DOCUMENT EXCERPT:
◇ ◇ ◇ ◇ ◇ ◇ ◇

#!/usr/bin/env python
# coding: utf-8

# ## Principal component analysis (PCA)
# 
# [Principal Component Analysis](https://en.wikipedia.org/wiki/Principal_component_analysis#Singular_value_decomposition) (PCA) is a close "relative" of SVD. 
# 
# What is the main objective of PCA? PCA reveals data structure by offering the best explanation of data variance. When a multidimensional dataset is visualized in a high dimensional data space by using coordinates, PCA offers a lower dimensional subspace view or "shadow" to the user, providing the most informative view by projecting the dataset onto this subspace. This is achieved by dimensionality reduction using the first few principal components.

◇ ◇ ◇ ◇ ◇ ◇ ◇

WORK INSTRUCTION A:
Output the lines of the entries unchanged, starting at the line that contains "Do druhého dňa a bezplatne" and ending at the line that contains "návštevníci prichádzajú.".

◇ ◇ ◇ ◇ ◇ ◇ ◇

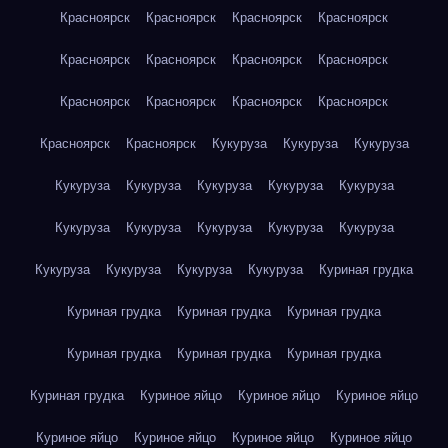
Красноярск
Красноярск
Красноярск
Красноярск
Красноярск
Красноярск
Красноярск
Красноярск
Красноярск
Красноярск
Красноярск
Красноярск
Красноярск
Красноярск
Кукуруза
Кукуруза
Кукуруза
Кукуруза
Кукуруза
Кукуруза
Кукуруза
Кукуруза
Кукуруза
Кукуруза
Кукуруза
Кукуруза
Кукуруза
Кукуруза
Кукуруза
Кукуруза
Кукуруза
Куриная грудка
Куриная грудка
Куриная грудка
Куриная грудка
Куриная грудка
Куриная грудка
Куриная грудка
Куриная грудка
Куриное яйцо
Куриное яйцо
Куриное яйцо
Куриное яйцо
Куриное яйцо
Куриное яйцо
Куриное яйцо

◇ ◇ ◇ ◇ ◇ ◇ ◇

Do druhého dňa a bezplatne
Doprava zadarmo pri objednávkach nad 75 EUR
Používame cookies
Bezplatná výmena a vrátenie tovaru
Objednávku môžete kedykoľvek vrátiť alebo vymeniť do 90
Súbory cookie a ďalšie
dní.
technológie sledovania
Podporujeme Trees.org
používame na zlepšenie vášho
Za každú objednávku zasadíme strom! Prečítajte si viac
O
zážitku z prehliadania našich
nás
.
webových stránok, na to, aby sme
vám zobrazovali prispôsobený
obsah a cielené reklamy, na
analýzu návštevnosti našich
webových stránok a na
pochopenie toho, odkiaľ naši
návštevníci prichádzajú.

◇ ◇ ◇ ◇ ◇ ◇ ◇

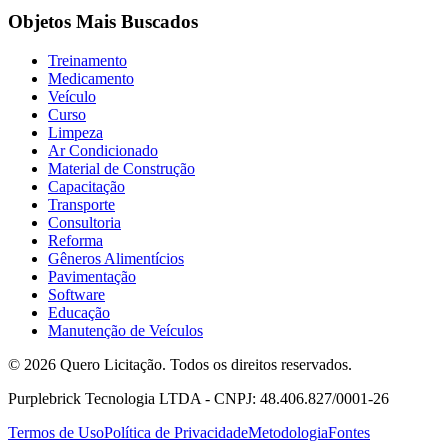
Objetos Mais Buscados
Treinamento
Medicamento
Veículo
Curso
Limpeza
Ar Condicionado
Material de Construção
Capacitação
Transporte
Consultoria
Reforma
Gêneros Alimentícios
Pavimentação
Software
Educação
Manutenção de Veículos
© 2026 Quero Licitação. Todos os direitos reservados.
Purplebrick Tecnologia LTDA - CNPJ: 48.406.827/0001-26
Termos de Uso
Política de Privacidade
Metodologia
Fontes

◇ ◇ ◇ ◇ ◇ ◇ ◇

WORK INSTRUCTION B:
List every distinct word in the PCA excerpt that contains the string "dimension".

EXERCISE OUTPUT A:
Do druhého dňa a bezplatne
Doprava zadarmo pri objednávkach nad 75 EUR
Používame cookies
Bezplatná výmena a vrátenie tovaru
Objednávku môžete kedykoľvek vrátiť alebo vymeniť do 90
Súbory cookie a ďalšie
dní.
technológie sledovania
Podporujeme Trees.org
používame na zlepšenie vášho
Za každú objednávku zasadíme strom! Prečítajte si viac
O
zážitku z prehliadania našich
nás
.
webových stránok, na to, aby sme
vám zobrazovali prispôsobený
obsah a cielené reklamy, na
analýzu návštevnosti našich
webových stránok a na
pochopenie toho, odkiaľ naši
návštevníci prichádzajú.

EXERCISE OUTPUT B:
multidimensional
dimensional
dimensionality